One last thing and I’m finished with my pity party. My computer, after six years of existence, is giving serious signs of old age. My cable started burning up a few weeks ago and when it finally started smoking, I decided it was time to replace it. This past weekend, I went into the capital and bought another cable for $50. My computer almost immediately started burning this new cable as well so that it melted into my computer. Seriously. I cannot pull it out. Surprisingly, it still works (most of the time) which is why I’m writing this blog to you right now. I hope it lasts till next May so I can buy a new computer when I visit home. I don’t think it will though.

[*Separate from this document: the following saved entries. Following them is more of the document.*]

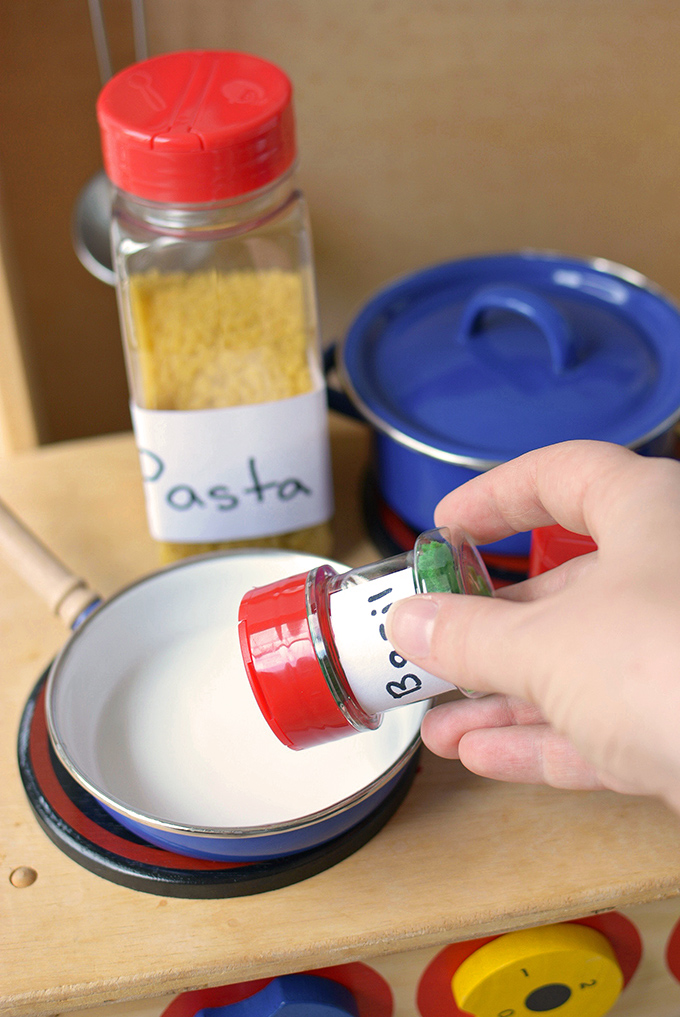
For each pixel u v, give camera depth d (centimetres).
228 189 47
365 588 44
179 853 46
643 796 48
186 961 44
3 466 61
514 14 59
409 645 42
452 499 47
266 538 55
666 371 53
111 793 47
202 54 50
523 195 64
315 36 59
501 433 52
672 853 46
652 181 64
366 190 63
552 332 52
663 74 61
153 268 50
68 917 45
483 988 46
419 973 47
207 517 54
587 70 61
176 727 49
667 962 49
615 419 51
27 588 56
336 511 59
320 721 44
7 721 51
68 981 44
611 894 45
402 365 55
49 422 69
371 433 57
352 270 66
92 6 57
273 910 45
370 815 47
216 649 51
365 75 60
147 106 48
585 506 43
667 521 40
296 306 51
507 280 59
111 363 68
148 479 53
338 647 43
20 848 47
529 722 46
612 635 38
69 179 62
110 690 50
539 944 46
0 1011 44
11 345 63
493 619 40
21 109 60
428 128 62
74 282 65
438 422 53
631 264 67
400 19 59
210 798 47
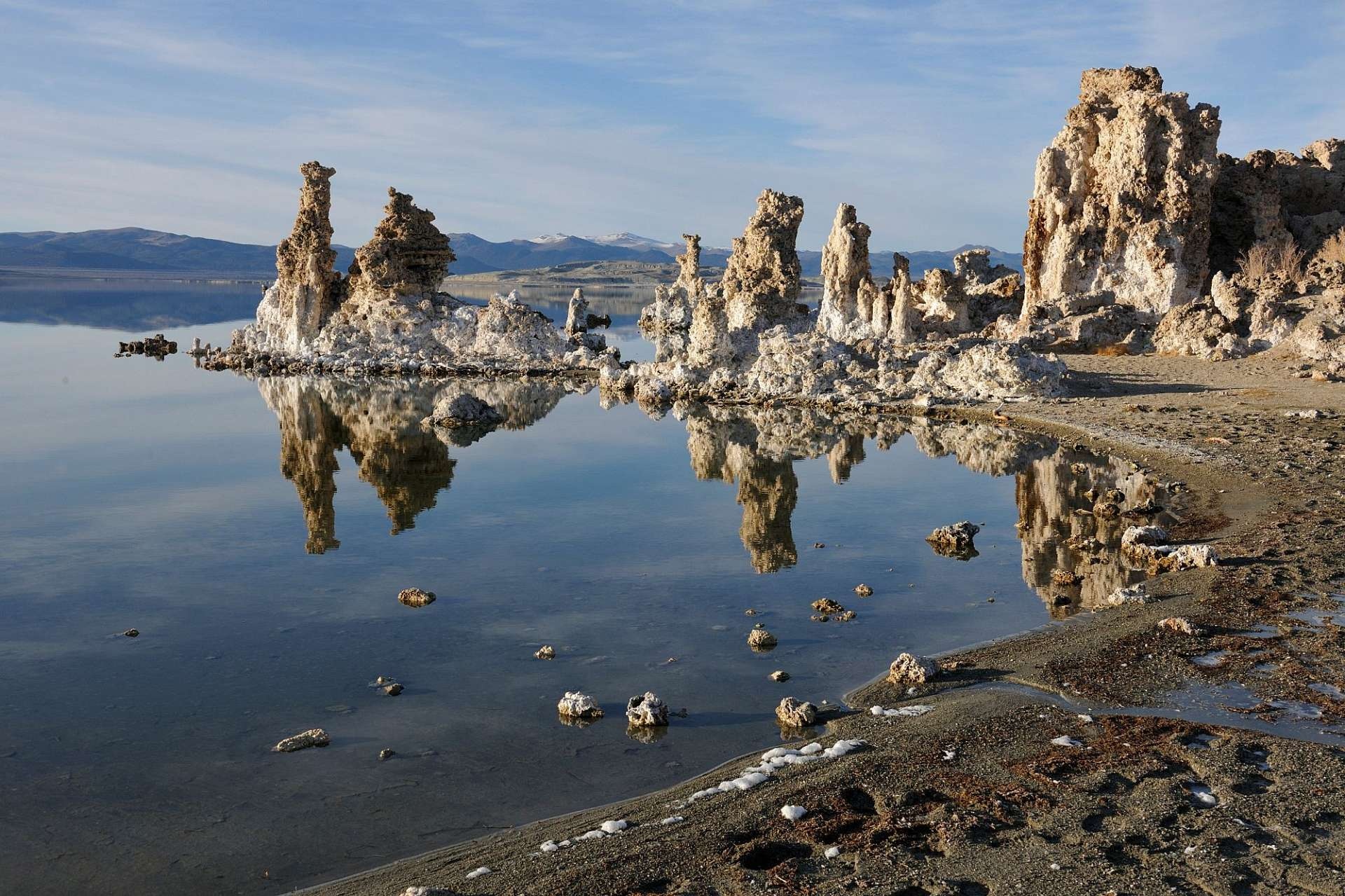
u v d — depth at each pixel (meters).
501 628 17.50
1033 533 22.91
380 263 65.12
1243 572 17.72
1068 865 9.09
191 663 16.17
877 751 11.87
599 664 15.78
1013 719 12.47
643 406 47.97
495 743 13.12
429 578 20.59
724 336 51.50
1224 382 41.66
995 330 56.47
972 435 36.31
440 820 11.22
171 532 24.52
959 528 22.28
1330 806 9.98
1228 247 61.59
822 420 41.84
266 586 20.11
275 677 15.55
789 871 9.23
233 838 10.96
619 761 12.47
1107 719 12.34
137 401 49.12
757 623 17.48
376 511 26.66
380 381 58.38
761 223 56.59
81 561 21.98
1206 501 23.92
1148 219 56.69
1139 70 56.78
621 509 26.66
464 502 27.69
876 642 16.34
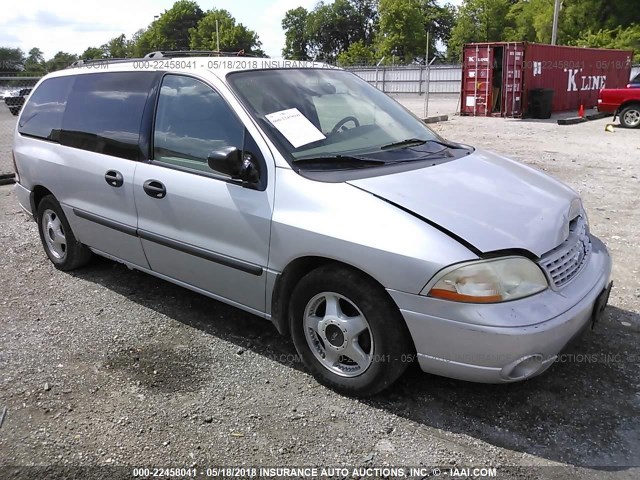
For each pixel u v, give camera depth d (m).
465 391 3.24
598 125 17.69
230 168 3.26
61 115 4.77
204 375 3.45
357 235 2.87
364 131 3.73
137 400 3.21
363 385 3.10
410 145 3.74
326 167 3.24
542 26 51.38
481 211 2.93
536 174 3.76
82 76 4.70
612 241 5.81
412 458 2.74
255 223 3.27
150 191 3.83
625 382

Well, that’s all I have to say for now. Sorry to be such a bummer on my blog but I’m just in a bad mood. Been in one for a while, I think. I’ve been going through so much chocolate in my house that I think I am creating cavities. I’ve also found a new taste for icing. I buy confectioner’s sugar in the city and I make icing and just eat it straight up although sometimes I make a cake too. The day before, I had icing for dinner and then for breakfast the next morning. I do that sometimes and when I have a bad day, I eat one of those Mounds bars that Mom sent me. I guess I’m taking my emotions out on food because when I go to Kigali, I get a half kilo of ice cream and eat it all in one setting. I haven’t cooked a decent meal in about a week and a half. I’ve literally been living off of sweets and bread. The irony of it all is that I’m creating a community nutrition program right now, and I’ve been eating so awful. The other irony is that I hardly ever ate sweets in America. Cakes would grow stale and ice cream would get freezer burn. Now, I will eat one of my cakes in about one or two days.